*** Opening Material to process ***

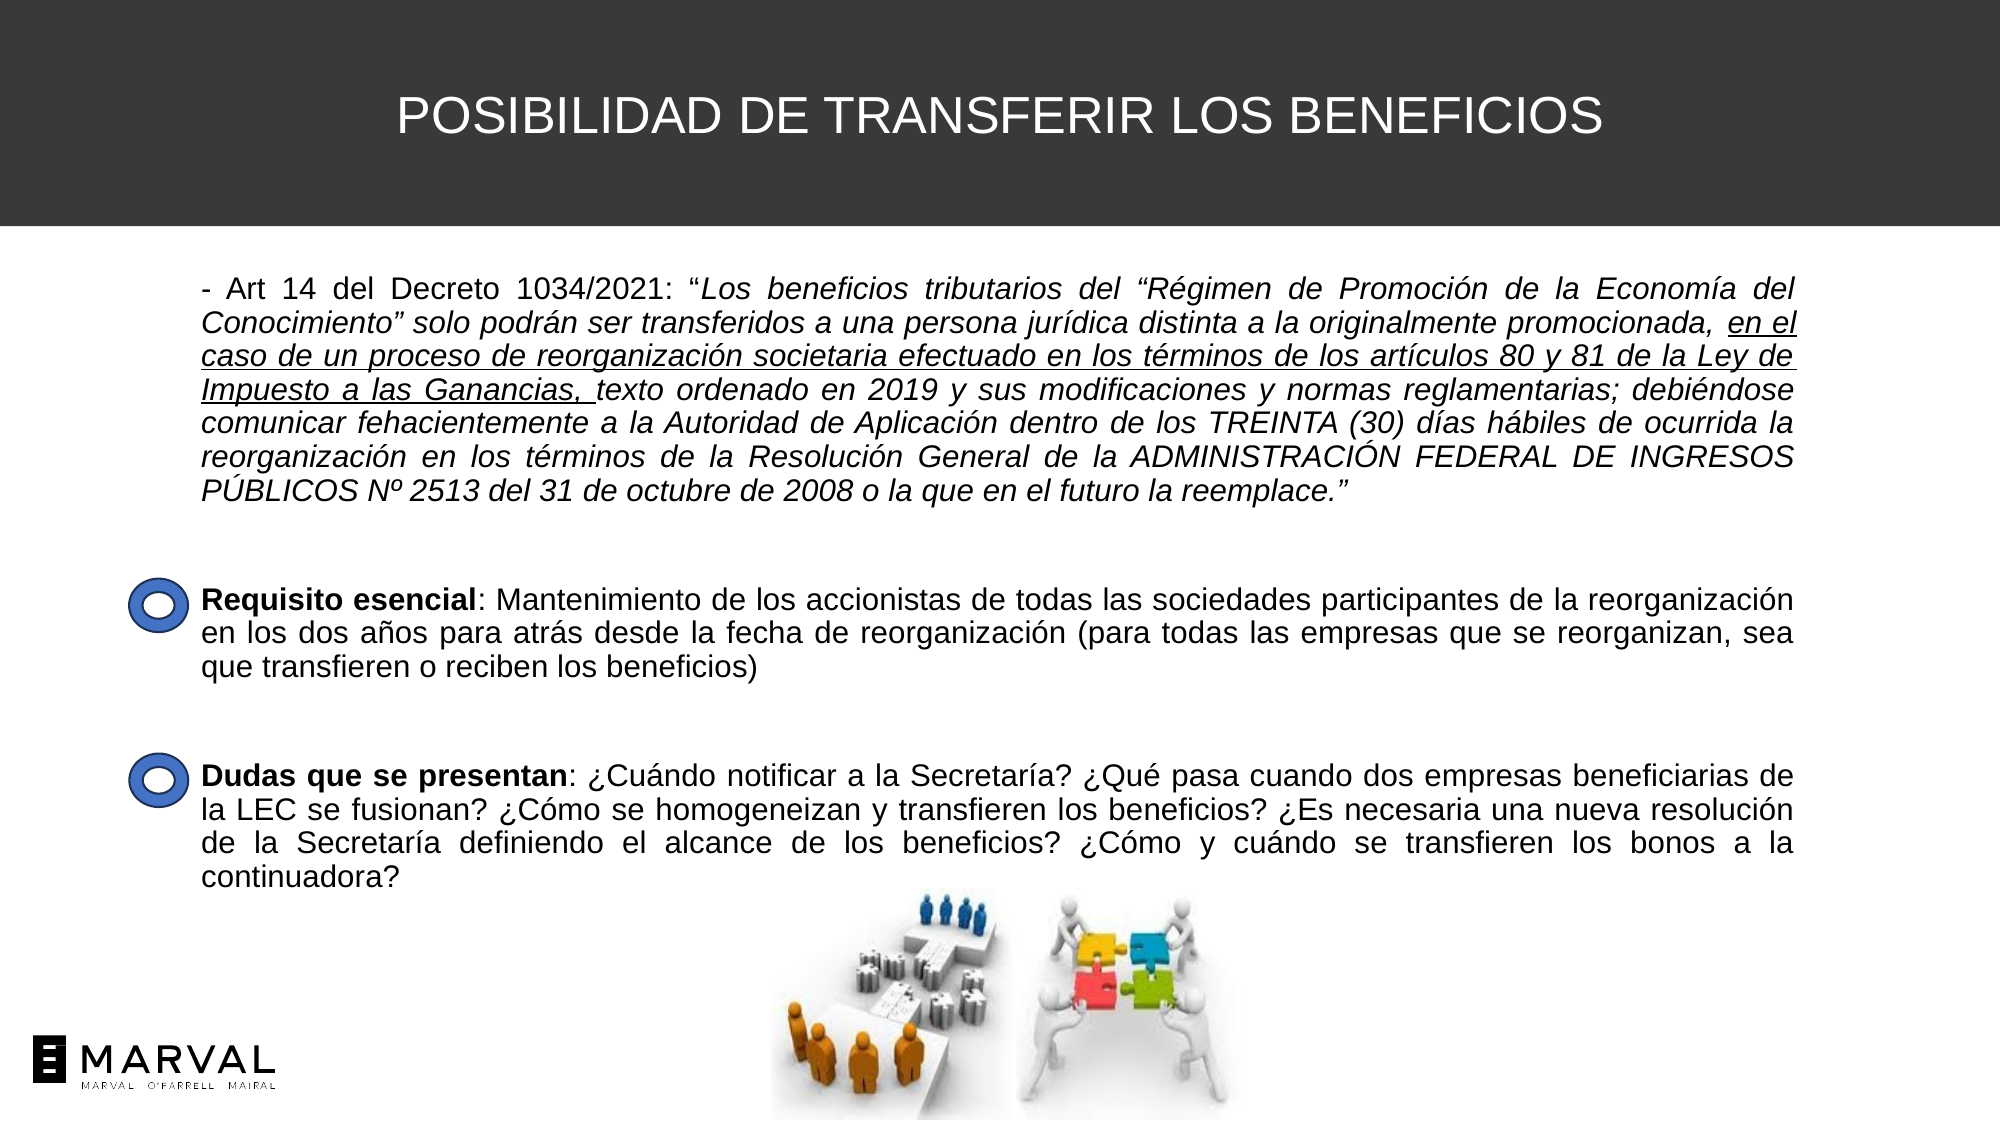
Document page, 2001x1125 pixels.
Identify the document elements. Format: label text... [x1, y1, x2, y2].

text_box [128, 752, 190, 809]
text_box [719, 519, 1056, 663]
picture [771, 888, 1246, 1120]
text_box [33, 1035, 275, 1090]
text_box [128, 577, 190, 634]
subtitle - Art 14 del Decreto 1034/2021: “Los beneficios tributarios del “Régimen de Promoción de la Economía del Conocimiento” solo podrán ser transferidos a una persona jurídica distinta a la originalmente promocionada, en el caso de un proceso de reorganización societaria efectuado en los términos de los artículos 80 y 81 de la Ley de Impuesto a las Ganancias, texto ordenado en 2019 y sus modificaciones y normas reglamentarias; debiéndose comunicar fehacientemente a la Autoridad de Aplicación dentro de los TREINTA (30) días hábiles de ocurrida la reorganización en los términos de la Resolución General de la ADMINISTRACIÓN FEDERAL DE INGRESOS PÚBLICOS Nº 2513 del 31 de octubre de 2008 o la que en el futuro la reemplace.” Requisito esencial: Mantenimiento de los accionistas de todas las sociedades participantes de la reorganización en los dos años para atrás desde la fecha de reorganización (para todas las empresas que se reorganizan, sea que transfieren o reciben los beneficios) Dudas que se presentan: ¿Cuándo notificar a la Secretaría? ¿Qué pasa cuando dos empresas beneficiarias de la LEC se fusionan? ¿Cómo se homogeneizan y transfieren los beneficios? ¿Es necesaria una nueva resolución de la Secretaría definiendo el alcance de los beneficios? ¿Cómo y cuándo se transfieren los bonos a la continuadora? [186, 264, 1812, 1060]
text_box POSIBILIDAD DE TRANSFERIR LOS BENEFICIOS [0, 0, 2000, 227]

*** Closing Material to process ***

• _Aim of the exercise_
Exclude every picture and copy the remaining data exactly.

• _Exercise result_
Document page, 2001x1125 pixels.
Identify the document elements. Format: label text... [x1, y1, x2, y2].

text_box [128, 752, 190, 809]
text_box [719, 519, 1056, 663]
picture [771, 888, 1246, 1120]
text_box [33, 1035, 275, 1090]
text_box [128, 577, 190, 634]
subtitle - Art 14 del Decreto 1034/2021: “Los beneficios tributarios del “Régimen de Promoción de la Economía del Conocimiento” solo podrán ser transferidos a una persona jurídica distinta a la originalmente promocionada, en el caso de un proceso de reorganización societaria efectuado en los términos de los artículos 80 y 81 de la Ley de Impuesto a las Ganancias, texto ordenado en 2019 y sus modificaciones y normas reglamentarias; debiéndose comunicar fehacientemente a la Autoridad de Aplicación dentro de los TREINTA (30) días hábiles de ocurrida la reorganización en los términos de la Resolución General de la ADMINISTRACIÓN FEDERAL DE INGRESOS PÚBLICOS Nº 2513 del 31 de octubre de 2008 o la que en el futuro la reemplace.” Requisito esencial: Mantenimiento de los accionistas de todas las sociedades participantes de la reorganización en los dos años para atrás desde la fecha de reorganización (para todas las empresas que se reorganizan, sea que transfieren o reciben los beneficios) Dudas que se presentan: ¿Cuándo notificar a la Secretaría? ¿Qué pasa cuando dos empresas beneficiarias de la LEC se fusionan? ¿Cómo se homogeneizan y transfieren los beneficios? ¿Es necesaria una nueva resolución de la Secretaría definiendo el alcance de los beneficios? ¿Cómo y cuándo se transfieren los bonos a la continuadora? [186, 264, 1812, 1060]
text_box POSIBILIDAD DE TRANSFERIR LOS BENEFICIOS [0, 0, 2000, 227]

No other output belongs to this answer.